Write out again every line of the material from the first one through the line that contains "genus: Plantago", keeping each line unchanged.

Stored data:
------------------------------------------------------------

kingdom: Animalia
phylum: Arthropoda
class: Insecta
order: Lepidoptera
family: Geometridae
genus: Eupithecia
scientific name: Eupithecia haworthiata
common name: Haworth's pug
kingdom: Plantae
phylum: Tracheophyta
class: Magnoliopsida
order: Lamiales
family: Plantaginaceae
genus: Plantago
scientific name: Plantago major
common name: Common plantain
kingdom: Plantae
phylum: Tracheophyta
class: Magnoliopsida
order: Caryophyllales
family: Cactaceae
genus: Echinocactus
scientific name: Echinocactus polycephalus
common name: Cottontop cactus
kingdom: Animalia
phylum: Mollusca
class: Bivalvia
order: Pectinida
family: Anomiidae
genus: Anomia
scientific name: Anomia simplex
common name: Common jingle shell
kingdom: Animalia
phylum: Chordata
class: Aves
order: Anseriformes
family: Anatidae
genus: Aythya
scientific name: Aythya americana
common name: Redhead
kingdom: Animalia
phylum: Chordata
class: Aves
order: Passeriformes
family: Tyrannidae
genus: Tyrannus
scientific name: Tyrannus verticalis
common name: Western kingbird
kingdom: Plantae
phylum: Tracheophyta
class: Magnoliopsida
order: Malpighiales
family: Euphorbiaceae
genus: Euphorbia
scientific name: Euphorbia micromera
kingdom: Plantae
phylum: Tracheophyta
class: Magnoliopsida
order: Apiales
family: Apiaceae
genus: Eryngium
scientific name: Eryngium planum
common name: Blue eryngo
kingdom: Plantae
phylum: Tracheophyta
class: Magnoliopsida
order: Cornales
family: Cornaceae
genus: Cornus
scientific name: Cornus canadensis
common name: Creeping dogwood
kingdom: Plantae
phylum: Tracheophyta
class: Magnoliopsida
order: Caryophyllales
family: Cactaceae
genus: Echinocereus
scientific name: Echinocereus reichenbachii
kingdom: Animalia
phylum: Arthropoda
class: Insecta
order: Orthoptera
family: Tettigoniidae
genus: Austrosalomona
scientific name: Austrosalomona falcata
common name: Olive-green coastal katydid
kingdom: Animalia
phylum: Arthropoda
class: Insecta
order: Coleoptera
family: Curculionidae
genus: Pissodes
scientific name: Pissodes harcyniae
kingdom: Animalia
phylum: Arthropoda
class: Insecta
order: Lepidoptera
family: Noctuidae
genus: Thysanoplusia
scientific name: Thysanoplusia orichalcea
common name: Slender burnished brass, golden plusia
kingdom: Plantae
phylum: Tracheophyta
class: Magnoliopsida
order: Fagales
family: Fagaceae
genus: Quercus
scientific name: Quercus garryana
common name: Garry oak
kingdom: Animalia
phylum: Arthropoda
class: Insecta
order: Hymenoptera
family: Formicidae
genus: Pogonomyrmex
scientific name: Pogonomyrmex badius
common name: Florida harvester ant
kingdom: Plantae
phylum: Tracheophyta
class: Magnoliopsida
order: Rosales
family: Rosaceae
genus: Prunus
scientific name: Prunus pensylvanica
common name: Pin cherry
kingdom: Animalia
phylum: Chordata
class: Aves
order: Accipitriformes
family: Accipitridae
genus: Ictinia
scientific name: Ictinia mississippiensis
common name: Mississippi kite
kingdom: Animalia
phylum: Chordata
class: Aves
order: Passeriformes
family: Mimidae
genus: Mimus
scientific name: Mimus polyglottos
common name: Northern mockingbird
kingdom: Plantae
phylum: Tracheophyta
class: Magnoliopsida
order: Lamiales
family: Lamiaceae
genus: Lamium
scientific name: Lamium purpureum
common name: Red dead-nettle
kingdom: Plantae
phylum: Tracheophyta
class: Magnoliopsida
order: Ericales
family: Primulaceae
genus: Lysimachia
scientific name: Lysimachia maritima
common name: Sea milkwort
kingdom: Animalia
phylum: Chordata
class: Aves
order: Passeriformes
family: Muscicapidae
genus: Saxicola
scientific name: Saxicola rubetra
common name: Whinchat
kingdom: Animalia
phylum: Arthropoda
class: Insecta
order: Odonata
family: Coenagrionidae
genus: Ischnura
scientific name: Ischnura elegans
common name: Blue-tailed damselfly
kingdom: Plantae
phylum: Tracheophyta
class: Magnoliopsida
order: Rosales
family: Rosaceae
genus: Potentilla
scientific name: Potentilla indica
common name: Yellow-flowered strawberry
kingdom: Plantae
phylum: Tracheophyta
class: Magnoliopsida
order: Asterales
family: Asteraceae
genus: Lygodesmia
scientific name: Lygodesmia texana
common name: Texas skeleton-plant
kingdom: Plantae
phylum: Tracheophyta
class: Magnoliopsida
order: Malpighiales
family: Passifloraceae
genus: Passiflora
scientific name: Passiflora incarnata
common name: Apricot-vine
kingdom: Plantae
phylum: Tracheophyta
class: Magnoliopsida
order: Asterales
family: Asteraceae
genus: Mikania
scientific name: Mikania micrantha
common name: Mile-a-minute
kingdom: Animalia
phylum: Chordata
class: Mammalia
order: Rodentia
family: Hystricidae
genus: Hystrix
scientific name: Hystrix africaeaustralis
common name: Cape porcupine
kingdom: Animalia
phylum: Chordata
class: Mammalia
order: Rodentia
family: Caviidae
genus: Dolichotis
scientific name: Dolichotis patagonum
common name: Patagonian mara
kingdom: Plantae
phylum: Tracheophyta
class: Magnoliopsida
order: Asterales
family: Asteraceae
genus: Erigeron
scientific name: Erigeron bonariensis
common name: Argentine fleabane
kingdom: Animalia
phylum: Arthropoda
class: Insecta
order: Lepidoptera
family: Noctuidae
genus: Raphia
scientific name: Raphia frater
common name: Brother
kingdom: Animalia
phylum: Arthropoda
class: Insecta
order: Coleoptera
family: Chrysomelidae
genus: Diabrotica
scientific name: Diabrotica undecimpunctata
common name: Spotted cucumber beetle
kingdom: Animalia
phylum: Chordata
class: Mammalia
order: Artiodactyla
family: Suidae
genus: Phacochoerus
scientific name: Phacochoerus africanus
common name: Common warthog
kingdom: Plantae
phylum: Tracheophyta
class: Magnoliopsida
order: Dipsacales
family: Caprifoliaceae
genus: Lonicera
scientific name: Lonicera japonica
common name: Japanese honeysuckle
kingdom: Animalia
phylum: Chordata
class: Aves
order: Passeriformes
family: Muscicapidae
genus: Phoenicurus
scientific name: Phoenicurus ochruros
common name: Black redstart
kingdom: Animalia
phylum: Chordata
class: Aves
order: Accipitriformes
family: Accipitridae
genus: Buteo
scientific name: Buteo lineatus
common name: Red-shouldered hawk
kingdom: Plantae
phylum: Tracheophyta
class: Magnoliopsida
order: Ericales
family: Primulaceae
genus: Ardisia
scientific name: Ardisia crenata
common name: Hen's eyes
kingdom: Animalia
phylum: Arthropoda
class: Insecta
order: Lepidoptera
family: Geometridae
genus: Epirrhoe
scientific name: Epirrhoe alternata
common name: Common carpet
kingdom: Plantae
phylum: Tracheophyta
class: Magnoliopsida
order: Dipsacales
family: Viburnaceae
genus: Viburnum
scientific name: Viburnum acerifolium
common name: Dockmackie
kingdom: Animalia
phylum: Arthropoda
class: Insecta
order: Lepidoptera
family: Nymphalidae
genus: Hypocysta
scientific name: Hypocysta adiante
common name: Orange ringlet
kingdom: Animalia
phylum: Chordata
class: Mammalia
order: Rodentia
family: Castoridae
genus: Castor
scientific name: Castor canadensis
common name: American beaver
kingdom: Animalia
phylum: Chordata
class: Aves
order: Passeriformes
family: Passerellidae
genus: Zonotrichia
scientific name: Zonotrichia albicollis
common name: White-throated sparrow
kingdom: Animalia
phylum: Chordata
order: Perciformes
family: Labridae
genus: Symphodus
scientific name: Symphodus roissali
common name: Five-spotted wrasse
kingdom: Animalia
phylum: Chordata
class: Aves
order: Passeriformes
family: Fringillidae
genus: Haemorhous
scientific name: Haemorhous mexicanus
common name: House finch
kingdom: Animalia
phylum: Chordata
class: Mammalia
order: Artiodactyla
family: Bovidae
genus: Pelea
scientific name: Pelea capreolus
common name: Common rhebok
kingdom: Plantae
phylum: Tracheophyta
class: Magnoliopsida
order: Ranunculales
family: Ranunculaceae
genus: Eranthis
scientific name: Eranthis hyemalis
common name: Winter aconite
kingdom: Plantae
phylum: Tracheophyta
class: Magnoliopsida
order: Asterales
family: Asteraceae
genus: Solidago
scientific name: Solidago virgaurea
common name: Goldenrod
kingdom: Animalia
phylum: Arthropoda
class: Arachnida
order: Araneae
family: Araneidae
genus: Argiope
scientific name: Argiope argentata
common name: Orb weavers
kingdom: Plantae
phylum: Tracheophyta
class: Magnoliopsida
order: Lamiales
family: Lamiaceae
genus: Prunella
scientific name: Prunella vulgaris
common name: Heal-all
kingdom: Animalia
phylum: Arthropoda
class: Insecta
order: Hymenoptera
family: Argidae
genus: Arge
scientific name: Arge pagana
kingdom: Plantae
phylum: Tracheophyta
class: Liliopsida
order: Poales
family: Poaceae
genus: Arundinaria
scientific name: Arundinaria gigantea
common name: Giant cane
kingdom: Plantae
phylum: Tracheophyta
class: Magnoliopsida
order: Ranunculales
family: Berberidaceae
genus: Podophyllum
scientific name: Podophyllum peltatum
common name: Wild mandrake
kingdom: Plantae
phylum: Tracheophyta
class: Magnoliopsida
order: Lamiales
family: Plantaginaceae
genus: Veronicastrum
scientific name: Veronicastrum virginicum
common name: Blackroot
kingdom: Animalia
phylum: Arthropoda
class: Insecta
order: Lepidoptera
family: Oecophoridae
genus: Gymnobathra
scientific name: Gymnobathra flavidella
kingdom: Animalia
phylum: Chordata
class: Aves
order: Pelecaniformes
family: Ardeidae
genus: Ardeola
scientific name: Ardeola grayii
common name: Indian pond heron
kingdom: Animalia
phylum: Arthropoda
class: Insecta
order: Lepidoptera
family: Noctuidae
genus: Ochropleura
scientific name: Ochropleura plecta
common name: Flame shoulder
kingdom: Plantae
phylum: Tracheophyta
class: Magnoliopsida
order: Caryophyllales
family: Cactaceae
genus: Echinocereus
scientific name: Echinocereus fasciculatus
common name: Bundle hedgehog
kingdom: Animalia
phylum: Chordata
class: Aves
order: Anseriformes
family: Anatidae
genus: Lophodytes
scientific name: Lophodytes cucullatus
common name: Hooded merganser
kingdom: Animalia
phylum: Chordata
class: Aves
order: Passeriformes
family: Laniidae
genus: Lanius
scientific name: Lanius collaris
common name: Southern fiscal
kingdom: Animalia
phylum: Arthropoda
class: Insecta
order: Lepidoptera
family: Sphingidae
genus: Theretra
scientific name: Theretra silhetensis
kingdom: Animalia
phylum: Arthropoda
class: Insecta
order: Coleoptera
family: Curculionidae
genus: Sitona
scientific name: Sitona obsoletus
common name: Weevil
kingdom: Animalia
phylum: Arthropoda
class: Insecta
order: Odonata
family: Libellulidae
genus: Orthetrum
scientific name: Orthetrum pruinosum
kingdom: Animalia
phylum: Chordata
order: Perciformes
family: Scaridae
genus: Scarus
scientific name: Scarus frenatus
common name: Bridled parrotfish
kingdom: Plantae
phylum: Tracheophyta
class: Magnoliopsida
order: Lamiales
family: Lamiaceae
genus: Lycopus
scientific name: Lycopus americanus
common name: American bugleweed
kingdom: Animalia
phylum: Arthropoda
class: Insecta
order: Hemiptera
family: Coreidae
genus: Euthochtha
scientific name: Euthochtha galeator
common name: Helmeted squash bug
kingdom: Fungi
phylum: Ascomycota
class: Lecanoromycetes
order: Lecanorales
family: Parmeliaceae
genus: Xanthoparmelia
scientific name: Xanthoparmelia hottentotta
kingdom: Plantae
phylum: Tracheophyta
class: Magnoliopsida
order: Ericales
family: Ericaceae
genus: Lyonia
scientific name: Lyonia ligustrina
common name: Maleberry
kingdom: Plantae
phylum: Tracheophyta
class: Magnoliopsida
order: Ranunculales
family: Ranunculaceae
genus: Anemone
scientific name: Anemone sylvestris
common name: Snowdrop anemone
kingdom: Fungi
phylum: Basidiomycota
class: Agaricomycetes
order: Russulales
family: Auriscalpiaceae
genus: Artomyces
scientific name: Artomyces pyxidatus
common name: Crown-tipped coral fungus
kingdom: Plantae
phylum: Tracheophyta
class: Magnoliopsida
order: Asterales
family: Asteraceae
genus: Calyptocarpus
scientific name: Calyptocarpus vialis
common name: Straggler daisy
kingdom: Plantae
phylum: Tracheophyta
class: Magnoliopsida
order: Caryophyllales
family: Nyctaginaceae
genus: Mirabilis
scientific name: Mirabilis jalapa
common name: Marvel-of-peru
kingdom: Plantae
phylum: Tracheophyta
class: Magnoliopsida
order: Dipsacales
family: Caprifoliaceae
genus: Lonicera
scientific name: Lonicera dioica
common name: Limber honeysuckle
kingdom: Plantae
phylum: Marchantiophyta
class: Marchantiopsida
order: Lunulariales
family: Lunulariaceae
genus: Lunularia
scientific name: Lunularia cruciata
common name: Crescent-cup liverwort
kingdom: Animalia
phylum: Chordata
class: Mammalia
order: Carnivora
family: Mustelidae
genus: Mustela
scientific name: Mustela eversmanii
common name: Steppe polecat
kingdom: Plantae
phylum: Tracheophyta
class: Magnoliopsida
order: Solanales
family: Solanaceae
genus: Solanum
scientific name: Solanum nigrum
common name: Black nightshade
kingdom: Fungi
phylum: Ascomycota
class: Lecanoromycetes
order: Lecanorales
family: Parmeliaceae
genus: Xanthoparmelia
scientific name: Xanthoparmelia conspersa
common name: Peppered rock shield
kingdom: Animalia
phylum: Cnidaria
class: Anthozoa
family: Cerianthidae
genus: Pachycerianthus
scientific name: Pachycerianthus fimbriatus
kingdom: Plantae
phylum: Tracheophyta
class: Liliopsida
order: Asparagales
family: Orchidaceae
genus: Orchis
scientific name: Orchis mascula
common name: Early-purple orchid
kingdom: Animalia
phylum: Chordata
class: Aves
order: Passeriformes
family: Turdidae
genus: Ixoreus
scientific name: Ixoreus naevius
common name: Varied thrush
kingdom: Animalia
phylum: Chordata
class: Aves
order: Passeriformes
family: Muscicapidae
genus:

------------------------------------------------------------

ANSWER TO THE EXERCISE ::
kingdom: Animalia
phylum: Arthropoda
class: Insecta
order: Lepidoptera
family: Geometridae
genus: Eupithecia
scientific name: Eupithecia haworthiata
common name: Haworth's pug
kingdom: Plantae
phylum: Tracheophyta
class: Magnoliopsida
order: Lamiales
family: Plantaginaceae
genus: Plantago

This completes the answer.